■ Textauszug:
Agent S verbindet die Fähigkeiten moderner Sprachmodelle mit einem speziellen Interface, über das es die Steuerung von Maus, Tastatur und Bildschirm übernimmt. Die Forscher:innen haben sich bei der Computerbedienung eines Menschen orientiert: Es klickt auf Schaltflächen, tippt Text ein und navigiert durch Menüs und Ordner.
Dadurch eröffnen sich weitreichende Möglichkeiten der Automatisierung, sowohl für individuelle Anwender:innen als auch in Unternehmen, unabhängig von der jeweiligen Software, die es zu bedienen gilt. Auch für Menschen mit Behinderungen könnte die Technologie neue Chancen bieten.

■ Gegebene Daten:
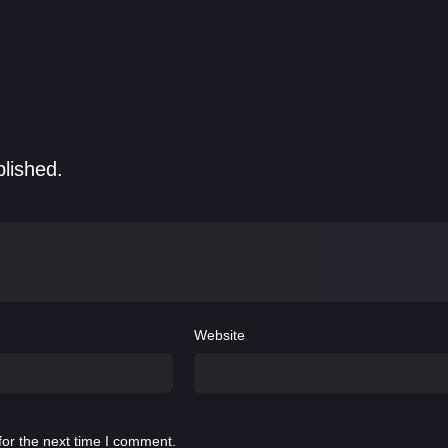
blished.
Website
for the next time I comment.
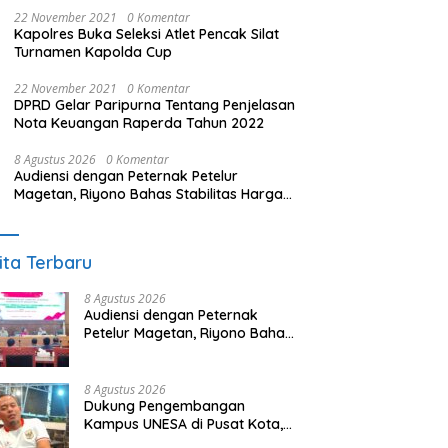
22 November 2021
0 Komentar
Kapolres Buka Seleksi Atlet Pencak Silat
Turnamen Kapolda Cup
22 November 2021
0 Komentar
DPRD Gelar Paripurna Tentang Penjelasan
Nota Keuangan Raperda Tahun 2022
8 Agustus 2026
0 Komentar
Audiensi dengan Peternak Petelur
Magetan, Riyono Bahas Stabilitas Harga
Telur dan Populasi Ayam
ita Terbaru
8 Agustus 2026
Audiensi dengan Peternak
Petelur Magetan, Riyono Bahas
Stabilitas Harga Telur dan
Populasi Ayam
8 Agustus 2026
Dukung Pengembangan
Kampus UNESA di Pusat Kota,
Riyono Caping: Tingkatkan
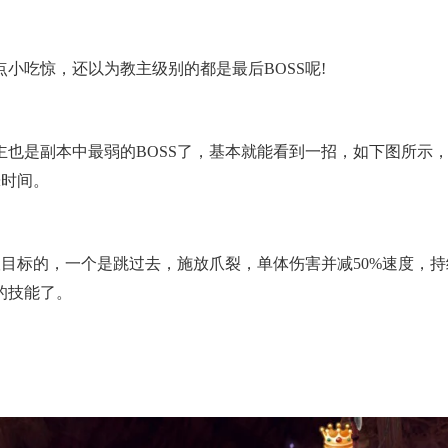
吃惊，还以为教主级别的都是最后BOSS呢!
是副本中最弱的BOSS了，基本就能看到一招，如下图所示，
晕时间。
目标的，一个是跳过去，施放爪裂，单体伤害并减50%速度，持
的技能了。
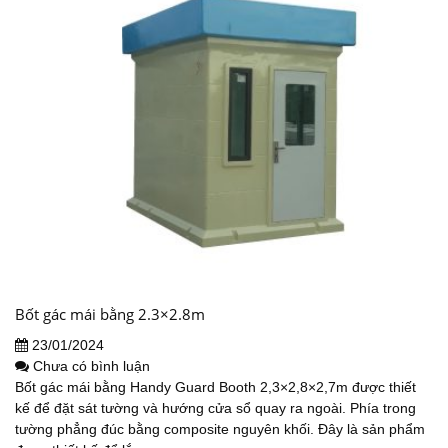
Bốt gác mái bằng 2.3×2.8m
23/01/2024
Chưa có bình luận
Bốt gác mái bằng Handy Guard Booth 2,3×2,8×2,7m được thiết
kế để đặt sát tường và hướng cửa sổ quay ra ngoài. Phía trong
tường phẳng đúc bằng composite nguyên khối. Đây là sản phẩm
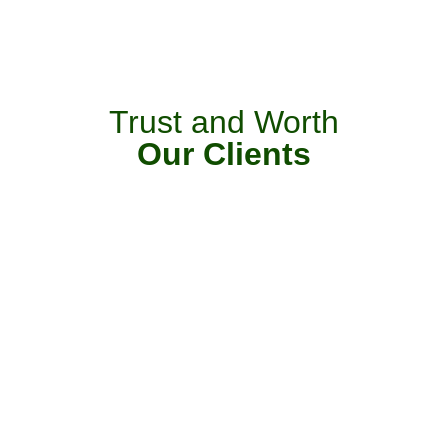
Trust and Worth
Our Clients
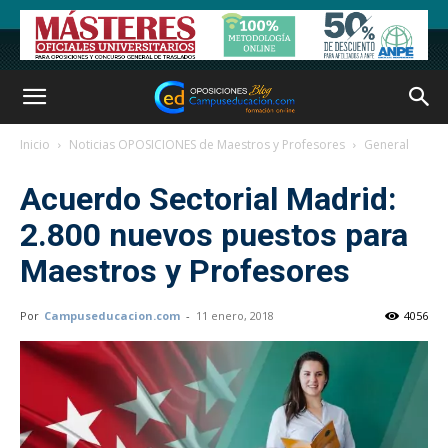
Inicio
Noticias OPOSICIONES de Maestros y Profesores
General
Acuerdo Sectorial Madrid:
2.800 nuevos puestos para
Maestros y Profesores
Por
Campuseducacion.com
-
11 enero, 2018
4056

==

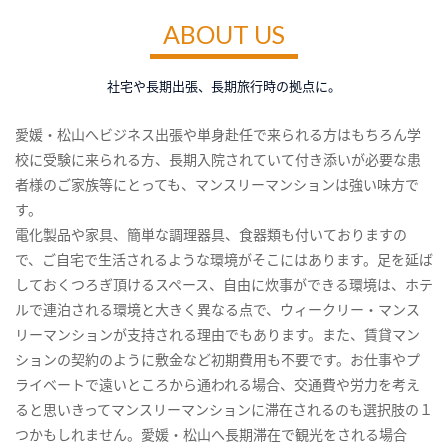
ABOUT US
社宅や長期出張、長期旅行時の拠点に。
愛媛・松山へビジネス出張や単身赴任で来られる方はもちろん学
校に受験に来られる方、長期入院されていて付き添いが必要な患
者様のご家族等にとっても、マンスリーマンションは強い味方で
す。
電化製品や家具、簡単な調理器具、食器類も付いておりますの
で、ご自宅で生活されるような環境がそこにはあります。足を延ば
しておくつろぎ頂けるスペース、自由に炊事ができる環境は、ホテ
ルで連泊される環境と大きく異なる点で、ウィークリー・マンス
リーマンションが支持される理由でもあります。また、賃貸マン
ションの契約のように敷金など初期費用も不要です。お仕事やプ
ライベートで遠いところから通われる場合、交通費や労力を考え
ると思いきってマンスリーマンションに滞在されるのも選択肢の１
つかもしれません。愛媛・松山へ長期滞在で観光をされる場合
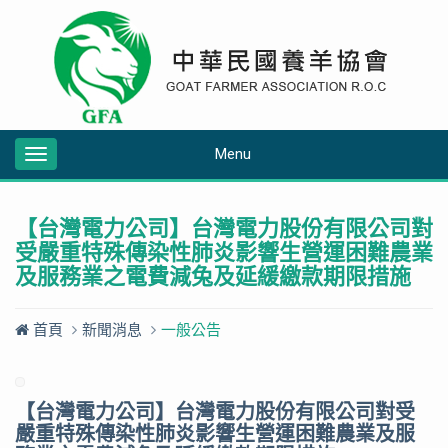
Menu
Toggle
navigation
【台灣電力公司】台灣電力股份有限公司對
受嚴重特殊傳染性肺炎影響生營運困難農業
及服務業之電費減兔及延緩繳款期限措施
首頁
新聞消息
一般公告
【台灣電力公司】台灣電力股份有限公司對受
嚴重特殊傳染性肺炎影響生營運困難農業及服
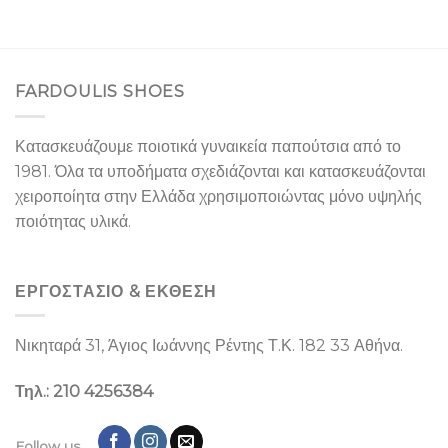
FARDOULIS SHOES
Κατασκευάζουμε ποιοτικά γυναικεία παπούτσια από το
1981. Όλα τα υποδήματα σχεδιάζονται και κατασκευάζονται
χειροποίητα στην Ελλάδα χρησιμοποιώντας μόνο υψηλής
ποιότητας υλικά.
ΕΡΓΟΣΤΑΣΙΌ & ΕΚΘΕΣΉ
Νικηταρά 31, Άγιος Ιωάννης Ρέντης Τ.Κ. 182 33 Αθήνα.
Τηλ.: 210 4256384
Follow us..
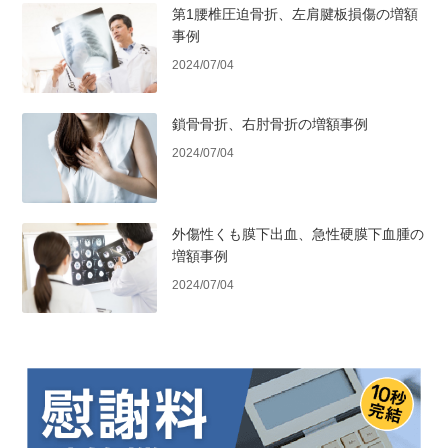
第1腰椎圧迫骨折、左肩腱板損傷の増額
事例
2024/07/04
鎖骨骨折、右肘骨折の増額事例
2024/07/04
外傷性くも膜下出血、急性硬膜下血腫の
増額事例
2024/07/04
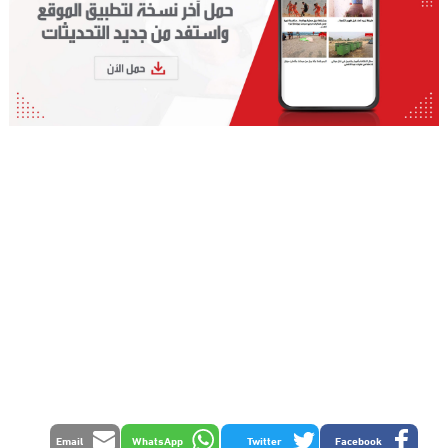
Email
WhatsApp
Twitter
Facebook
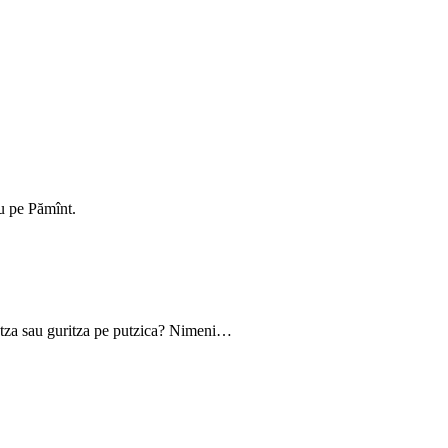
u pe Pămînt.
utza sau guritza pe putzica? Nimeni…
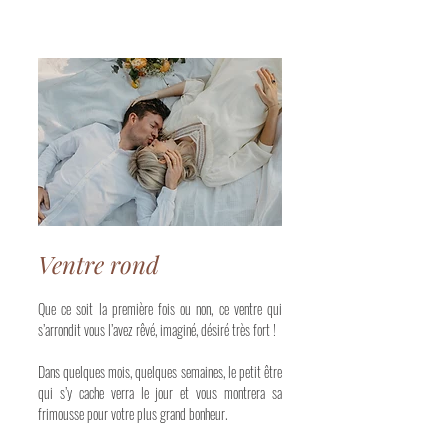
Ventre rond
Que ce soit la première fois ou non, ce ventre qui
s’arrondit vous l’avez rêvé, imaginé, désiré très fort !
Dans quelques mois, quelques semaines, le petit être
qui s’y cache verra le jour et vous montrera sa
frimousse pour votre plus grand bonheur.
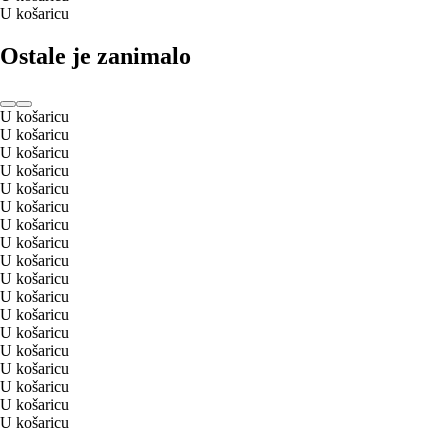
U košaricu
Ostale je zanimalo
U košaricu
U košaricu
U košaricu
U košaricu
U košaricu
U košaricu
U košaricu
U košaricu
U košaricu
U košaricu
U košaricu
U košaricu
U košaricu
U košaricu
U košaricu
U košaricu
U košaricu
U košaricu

■ Aufgaben:
1. Beantworten Sie anhand des Textauszugs über Agent S:
(a) Welche drei Geräte steuert Agent S über sein spezielles Interface?
(b) An wessen Computerbedienung haben sich die Forscher:innen orientiert?
(c) Für welche Personengruppe könnte die Technologie laut Text neue Chancen bieten?
2. Übernehmen Sie aus dem Textauszug über Agent S den Abschnitt von „Agent S verbindet“ bis einschließlich „Menüs und Ordner.“ wortgetreu.

■ Ihre Antworten:
1.
(a) Maus, Tastatur und Bildschirm
(b) An der Computerbedienung eines Menschen
(c) Für Menschen mit Behinderungen

2.
Agent S verbindet die Fähigkeiten moderner Sprachmodelle mit einem speziellen Interface, über das es die Steuerung von Maus, Tastatur und Bildschirm übernimmt. Die Forscher:innen haben sich bei der Computerbedienung eines Menschen orientiert: Es klickt auf Schaltflächen, tippt Text ein und navigiert durch Menüs und Ordner.